Otras de las gestiones que consiguió fue la presencia militar en esas tierras. A raíz de un episodio en el que hombres encapuchados con armas llegaron en una camioneta negra a amedrentar a los niños de la comunidad mientras los adultos estaban pescando, Virginia, junto al cabildo gobernador, le solicitó al Batallón de Ingenieros Número 28 ubicado en La Primavera hacer presencia en su comunidad, y por algunos meses los acompañaron.
Virginia y otros líderes continuaron impulsando conversaciones y solicitudes ante las autoridades de tierras y de restitución para conseguir la recuperación de su territorio. Aún persiste el miedo de que por continuar con la restitución se aviven nuevos riesgos.

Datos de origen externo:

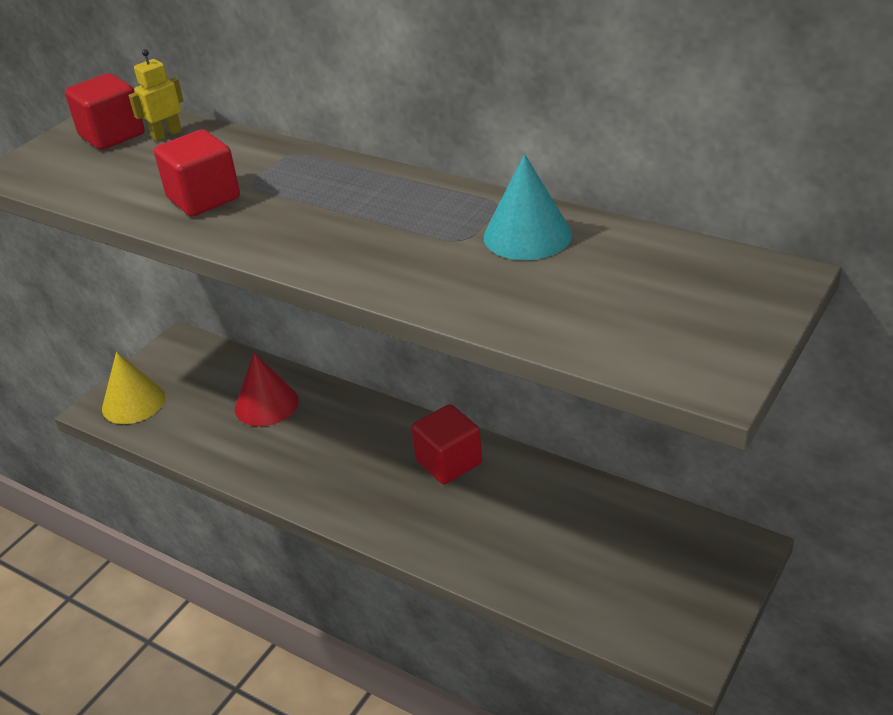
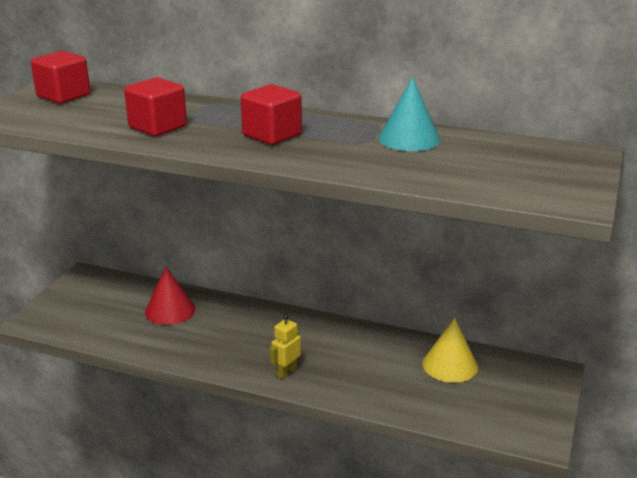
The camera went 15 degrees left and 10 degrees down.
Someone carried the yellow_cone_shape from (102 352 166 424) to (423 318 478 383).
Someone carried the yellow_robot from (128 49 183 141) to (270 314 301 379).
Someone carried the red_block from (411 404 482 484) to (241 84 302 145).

Según la Corporación Claretiana, hay una medida cautelar sobre esas tierras y se espera la decisión de un juez sobre la solicitud de restitución. De otro lado, en octubre de 2024, la ANT visitó el resguardo de La Llanura para realizar la medición de predios y avanzar con la solicitud de ampliación del resguardo, lo cuál, de materializarse, podría en la práctica hacer que las familias de Santa Cruz volvieran a quedarse con las tierras que les fueron despojadas.
“Aunque fue complicado, me enseñó muchas cosas: si soy capaz de liderar mi hogar, soy capaz de liderar una comunidad”, cuenta. Virginia tenía la intención de seguir y llegar a ocupar el cargo de cabildo gobernadora, pero sus hijos le demandaban ocuparse de ellos. Ante el abandono que vive esta comunidad, Virginia, a pesar de desear vivir en Santa Cruz, volvió en diciembre de 2022 al casco urbano para que sus hijos puedan acceder a educación.
A pesar de que el machismo persiste y se han cerrado espacios de participación para las mujeres de la comunidad tras la salida de la lideresa, Virginia se mantiene llevando ese pulso desde la distancia. “De alguna u otra manera voy a estar luchando por mi comunidad. Siempre voy a estar a lado de la comunidad”, concluye.